When it comes to job hunting it can feel a bit like throwing things at a wall or screaming into the void. Most days it’s just you, your social media accounts, and the online equivalent of a recruitment agent.
Late last night I happened to decide it was time to clean out my junk filter. It fills up rather quickly these days; dozens of emails from Russian hooker bots wanting to get up close and personal, advertisements for discount Viagra, and the occasional email from long dead Nigerian Dictator relatives I never knew of. Nestled amongst the flotsam and jetsam of my online mailbox sat a tiny little email that caught my eye.
It caught my eye only because it said “Re: Application… ” on it. A few more details than that but you get my point. When I checked the email it advised me that I had successfully moved to the second stage of interviews for a job I had applied for. I had until close of business Friday, March 3 to submit my ‘online self-assessment.’
Now, while this is fantastic on the job hunting stakes and I finally seem to have broken the ice with at least 1 of the jobs I’ve applied for, I am still taken aback that the organisation sent me an email with a link. If I hadn’t decided late last night to clean out my junk mail folder to relieve my boredom I wouldn’t have even known I was in the second round of the interview process.
With all the talk these days of cutting penalty rates, low working engagement of young people, lack of available opportunities etc, it bothers me immensely that instead of picking up the phone and calling me to let me know, the agency decided the best way to go about this is to send out an email and hope for the best. I have to wonder; would I have been contacted next Monday to find out why I didn’t apply or would I have been dismissed as another ‘dole bludger’ who didn’t want to work.

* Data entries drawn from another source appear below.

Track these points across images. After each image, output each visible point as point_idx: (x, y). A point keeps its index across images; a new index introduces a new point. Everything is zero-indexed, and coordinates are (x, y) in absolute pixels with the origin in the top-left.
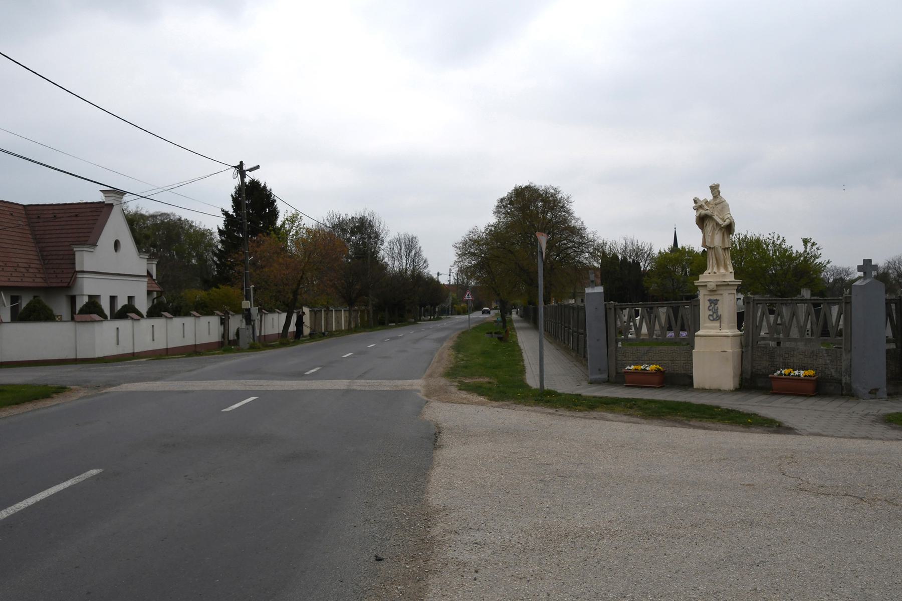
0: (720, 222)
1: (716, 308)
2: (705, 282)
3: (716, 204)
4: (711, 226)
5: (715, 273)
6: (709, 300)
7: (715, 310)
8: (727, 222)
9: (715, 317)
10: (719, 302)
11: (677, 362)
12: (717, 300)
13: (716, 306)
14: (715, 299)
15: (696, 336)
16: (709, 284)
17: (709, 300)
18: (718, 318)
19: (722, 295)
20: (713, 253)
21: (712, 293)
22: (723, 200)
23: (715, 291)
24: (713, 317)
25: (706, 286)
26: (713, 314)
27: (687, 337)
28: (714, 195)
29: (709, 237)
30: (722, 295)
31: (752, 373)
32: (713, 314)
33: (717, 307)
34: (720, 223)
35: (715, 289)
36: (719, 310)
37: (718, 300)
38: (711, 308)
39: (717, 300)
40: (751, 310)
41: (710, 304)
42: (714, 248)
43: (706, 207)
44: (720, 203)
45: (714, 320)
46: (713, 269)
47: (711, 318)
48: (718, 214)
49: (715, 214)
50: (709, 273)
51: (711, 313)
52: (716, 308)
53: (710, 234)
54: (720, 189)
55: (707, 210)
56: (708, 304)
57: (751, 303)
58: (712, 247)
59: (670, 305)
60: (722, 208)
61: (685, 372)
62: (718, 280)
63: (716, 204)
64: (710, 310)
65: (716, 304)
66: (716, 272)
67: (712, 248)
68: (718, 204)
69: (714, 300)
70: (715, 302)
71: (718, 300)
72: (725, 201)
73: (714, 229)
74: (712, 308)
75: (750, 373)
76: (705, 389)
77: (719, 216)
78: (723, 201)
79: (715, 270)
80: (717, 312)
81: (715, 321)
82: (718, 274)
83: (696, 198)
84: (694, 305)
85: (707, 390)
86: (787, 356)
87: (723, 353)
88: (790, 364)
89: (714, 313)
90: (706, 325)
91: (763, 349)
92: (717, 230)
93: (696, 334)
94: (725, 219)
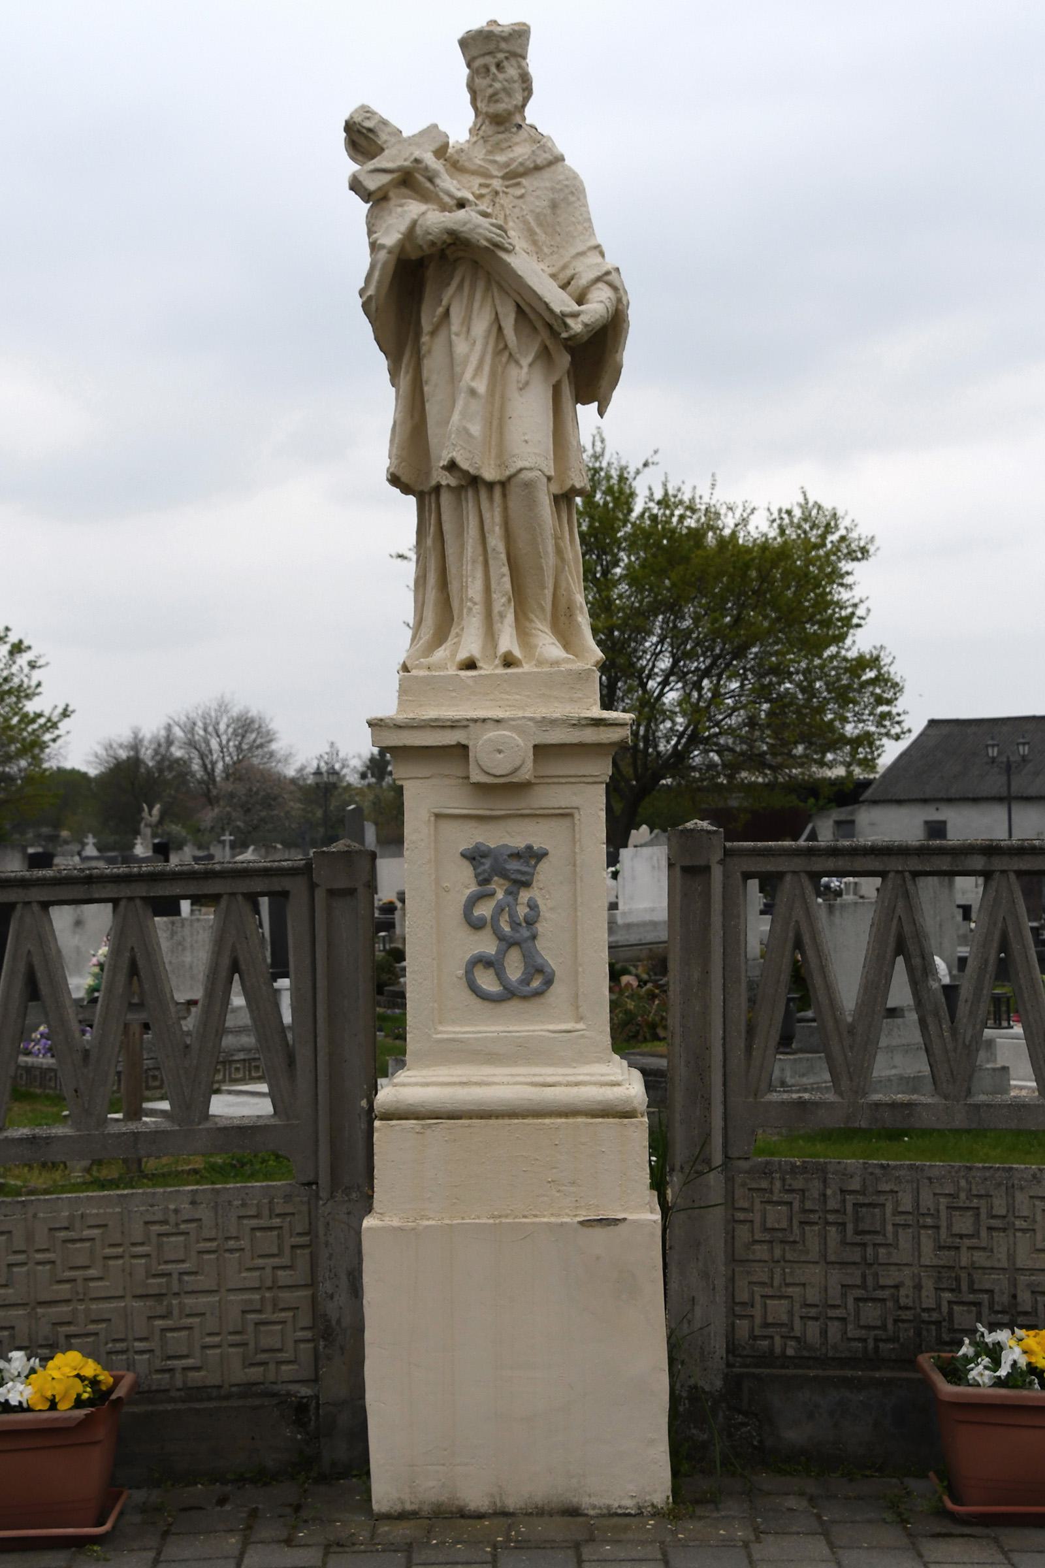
0: (559, 301)
1: (522, 911)
2: (454, 725)
3: (513, 175)
4: (481, 325)
5: (509, 662)
6: (474, 857)
7: (514, 924)
8: (597, 306)
9: (514, 970)
10: (543, 866)
11: (189, 1301)
12: (534, 856)
13: (524, 896)
14: (518, 842)
15: (387, 1116)
16: (481, 743)
17: (474, 857)
18: (536, 984)
19: (566, 815)
20: (493, 518)
21: (501, 807)
23: (525, 786)
24: (500, 976)
25: (462, 750)
26: (502, 953)
27: (273, 1121)
28: (494, 108)
29: (475, 406)
30: (566, 815)
31: (732, 1348)
32: (502, 953)
33: (533, 906)
34: (557, 309)
35: (526, 773)
36: (540, 927)
37: (540, 856)
38: (484, 910)
39: (534, 856)
40: (717, 920)
41: (484, 881)
42: (504, 484)
43: (449, 184)
44: (538, 168)
45: (509, 994)
46: (490, 635)
47: (487, 981)
49: (516, 237)
50: (471, 665)
51: (488, 945)
52: (522, 911)
53: (481, 387)
54: (537, 61)
55: (461, 204)
56: (463, 879)
57: (717, 872)
58: (489, 474)
59: (141, 890)
60: (554, 206)
61: (255, 1373)
62: (557, 711)
63: (513, 175)
64: (476, 925)
65: (527, 885)
66: (517, 653)
67: (490, 486)
68: (527, 173)
69: (517, 855)
70: (514, 865)
71: (540, 856)
72: (560, 159)
73: (502, 348)
74: (499, 910)
75: (719, 1346)
76: (463, 1514)
79: (507, 642)
80: (534, 937)
81: (513, 1006)
83: (367, 111)
84: (332, 893)
85: (480, 1516)
86: (963, 1224)
87: (599, 1233)
88: (986, 1281)
89: (507, 943)
90: (449, 1031)
91: (798, 1184)
92: (525, 362)
93: (387, 1093)
94: (584, 280)
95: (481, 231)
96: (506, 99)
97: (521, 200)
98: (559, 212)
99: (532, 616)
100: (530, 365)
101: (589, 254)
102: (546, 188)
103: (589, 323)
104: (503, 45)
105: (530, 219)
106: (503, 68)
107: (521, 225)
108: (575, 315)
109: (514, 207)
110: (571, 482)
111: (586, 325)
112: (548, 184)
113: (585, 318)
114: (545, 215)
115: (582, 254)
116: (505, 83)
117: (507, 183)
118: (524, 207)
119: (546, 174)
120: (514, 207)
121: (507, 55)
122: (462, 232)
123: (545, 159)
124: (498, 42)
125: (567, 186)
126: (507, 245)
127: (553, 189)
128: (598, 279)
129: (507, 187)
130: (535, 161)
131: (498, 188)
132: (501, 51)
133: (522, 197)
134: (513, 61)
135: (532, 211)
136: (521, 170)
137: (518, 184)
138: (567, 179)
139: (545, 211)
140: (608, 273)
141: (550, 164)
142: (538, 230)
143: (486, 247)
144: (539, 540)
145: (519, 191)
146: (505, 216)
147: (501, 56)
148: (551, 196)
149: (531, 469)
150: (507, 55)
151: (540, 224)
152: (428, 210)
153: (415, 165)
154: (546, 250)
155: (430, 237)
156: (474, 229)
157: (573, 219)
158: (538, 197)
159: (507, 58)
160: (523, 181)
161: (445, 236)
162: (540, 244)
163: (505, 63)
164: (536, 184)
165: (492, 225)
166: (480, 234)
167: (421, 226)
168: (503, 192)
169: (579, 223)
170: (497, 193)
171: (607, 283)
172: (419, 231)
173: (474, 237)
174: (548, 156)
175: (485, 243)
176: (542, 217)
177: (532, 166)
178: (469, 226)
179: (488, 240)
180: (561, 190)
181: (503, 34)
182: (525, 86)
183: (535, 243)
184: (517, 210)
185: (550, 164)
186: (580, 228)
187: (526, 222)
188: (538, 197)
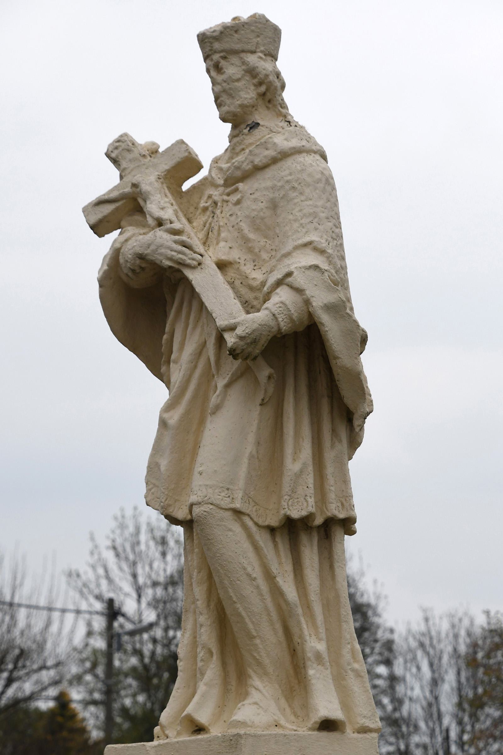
22: (294, 143)
44: (258, 169)
48: (235, 255)
55: (160, 223)
60: (274, 206)
68: (245, 176)
77: (248, 269)
78: (284, 155)
82: (215, 731)
92: (221, 383)
95: (163, 251)
96: (228, 102)
97: (239, 206)
98: (279, 212)
99: (250, 672)
100: (228, 386)
101: (294, 254)
102: (266, 189)
103: (243, 335)
104: (217, 46)
105: (244, 226)
106: (222, 69)
107: (236, 234)
108: (232, 328)
109: (231, 215)
110: (283, 512)
111: (241, 338)
112: (269, 184)
113: (239, 331)
114: (263, 219)
115: (288, 255)
116: (224, 84)
117: (229, 190)
118: (239, 214)
119: (269, 173)
120: (231, 215)
121: (222, 54)
122: (146, 255)
123: (265, 157)
124: (211, 43)
125: (288, 181)
126: (189, 261)
127: (273, 188)
128: (279, 283)
129: (228, 195)
130: (252, 162)
131: (216, 198)
132: (215, 52)
133: (238, 202)
134: (234, 59)
135: (247, 217)
136: (238, 173)
137: (237, 190)
138: (290, 174)
139: (262, 214)
140: (289, 274)
141: (275, 161)
142: (251, 236)
143: (170, 267)
144: (226, 582)
145: (234, 198)
146: (219, 227)
147: (216, 57)
148: (271, 195)
149: (199, 503)
150: (222, 54)
151: (257, 229)
152: (134, 235)
153: (134, 189)
154: (265, 256)
155: (128, 265)
156: (156, 250)
157: (291, 217)
158: (255, 200)
159: (224, 58)
160: (240, 185)
161: (138, 261)
162: (257, 250)
163: (223, 63)
164: (256, 185)
165: (176, 242)
166: (161, 254)
167: (122, 253)
168: (223, 201)
169: (295, 220)
170: (216, 203)
171: (291, 287)
172: (121, 261)
173: (157, 258)
174: (271, 153)
175: (168, 263)
176: (258, 221)
177: (250, 166)
178: (153, 247)
179: (171, 259)
180: (282, 187)
181: (215, 34)
182: (255, 81)
183: (250, 250)
184: (234, 217)
185: (275, 161)
186: (296, 225)
187: (240, 230)
188: (255, 200)
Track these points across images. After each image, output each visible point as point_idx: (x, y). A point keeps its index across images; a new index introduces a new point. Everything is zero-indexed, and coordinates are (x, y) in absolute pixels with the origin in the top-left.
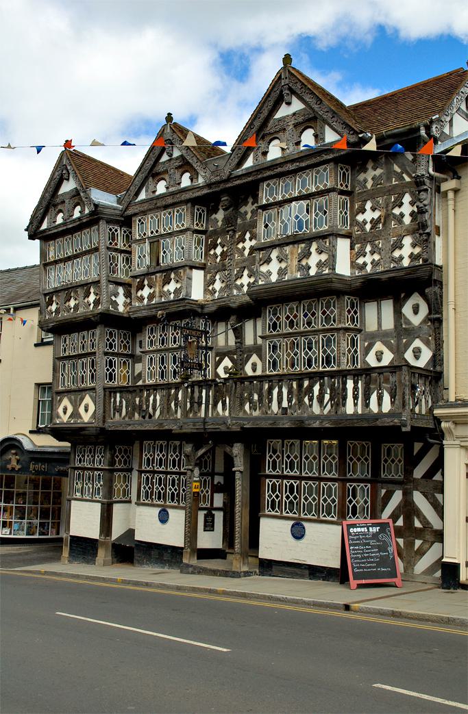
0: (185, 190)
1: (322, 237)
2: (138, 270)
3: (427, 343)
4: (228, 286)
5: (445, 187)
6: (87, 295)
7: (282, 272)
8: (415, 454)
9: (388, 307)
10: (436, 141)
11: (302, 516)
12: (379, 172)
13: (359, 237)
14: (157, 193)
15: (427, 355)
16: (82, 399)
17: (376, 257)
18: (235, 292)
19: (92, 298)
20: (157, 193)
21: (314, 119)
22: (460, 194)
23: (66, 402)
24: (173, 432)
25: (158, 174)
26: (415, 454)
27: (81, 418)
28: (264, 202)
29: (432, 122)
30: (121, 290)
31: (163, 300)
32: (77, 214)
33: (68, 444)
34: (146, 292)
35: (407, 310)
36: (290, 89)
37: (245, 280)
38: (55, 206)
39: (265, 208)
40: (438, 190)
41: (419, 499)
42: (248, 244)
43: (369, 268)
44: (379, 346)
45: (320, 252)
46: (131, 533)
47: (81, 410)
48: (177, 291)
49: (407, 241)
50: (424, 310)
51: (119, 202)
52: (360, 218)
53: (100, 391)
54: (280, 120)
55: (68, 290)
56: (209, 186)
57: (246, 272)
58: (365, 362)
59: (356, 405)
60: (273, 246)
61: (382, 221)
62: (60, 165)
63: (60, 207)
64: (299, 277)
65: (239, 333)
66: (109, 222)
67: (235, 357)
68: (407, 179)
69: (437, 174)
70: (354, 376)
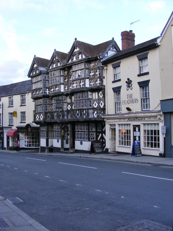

Those sort of call centre jobs would make an excellent ‘first role,’ for a lot of the young people who are unemployed today. Give them a script and a phone and have them ring the candidates for the first contact interview. I used to have my coordinator ring shortlisted candidates to see if the candidate would move to the next stage of the interview process. It wasn’t me ‘shrugging off,’ work. It was me training my coordinator in skills that made her job easier. It also meant that I got a short list of candidates who matched the skill requirements.
But that aside it’s hard to take people like the Hon. Peter Dutton MP seriously when he stands on Sky News this morning complaining about 457 Visa holders “taking the jobs of young Australians,” by working in fast food organisations. Sure, there are a lot of student visa holders working in places like Hungry Jacks and McDonald’s, particularly in Sydney. The Pitt Street Hungry Jacks doesn’t have a single person working in there whose first language is English. At least, they didn’t 4 months ago when I worked next door to them.
Blaming the migrant workforce for stealing the employment opportunities of Australia’s youth is cheap-seat politics. The sort of “Whoops, One Nation is polling a little too well in my area I’ll show the haters I can be just as ignorant as Red, Senator 77 and the Invisible Senator we never hear from. Here, hold my latte, I’m going in.”
Instead of job search agencies actually doing something to hire young staff, or train them in skills they can take elsewhere, we have automated, keyword generated responses to people applying for jobs.
At my age opportunities are few and far between. Most of the jobs require no actual experience. I got an email the other day thanking me for my application but the company went with other candidates that better matched the client’s requirements. It was for a position of a conference producer. A role I have successfully undertaken for a decade. It’s honestly hard to imagine that the ‘client’ saw my experience and said “oh not enough, do you have any candidates with 20 years experience instead?’
This opportunity could easily have been missed. I mean, in all honesty, it may not amount to anything. I may never hear from this company again but I might. You have to be in it to win it and with that email going to a folder I usually only check on a Sunday night, I wouldn’t have been.
I miss the days when there was a personal touch. It was something I noticed with my younger staff members. Trying to get them to ring a client or a hotel or a speaker was a bit of a nightmare. Whenever I’d ask “have you spoken to this person,” they’d usually say “yes.” Further clarification, however, would show they person had been emailed. I know as business people we are busy but hell, pick up a phone.
The personal touch is an opportunity that the Job Search providers earning hundred’s of millions of dollars of taxpayer funding from the Government should be examining. Bringing in staff – young or members of the aging workforce – to do simple, scripted 1st contact interviews with job candidates would give people who can’t find a job much more confidence and self-worth. Yes, it’s busy work, but frankly, I’d rather these Job Search providers do what they can to train and provide employment opportunities for young people in their areas.
By hiring people to undertake first contact interviews with candidates the Job Search providers being paid millions could help to train and empower the younger generation who is at risk of being left behind as traditional work dries up and new augmented workforces are born.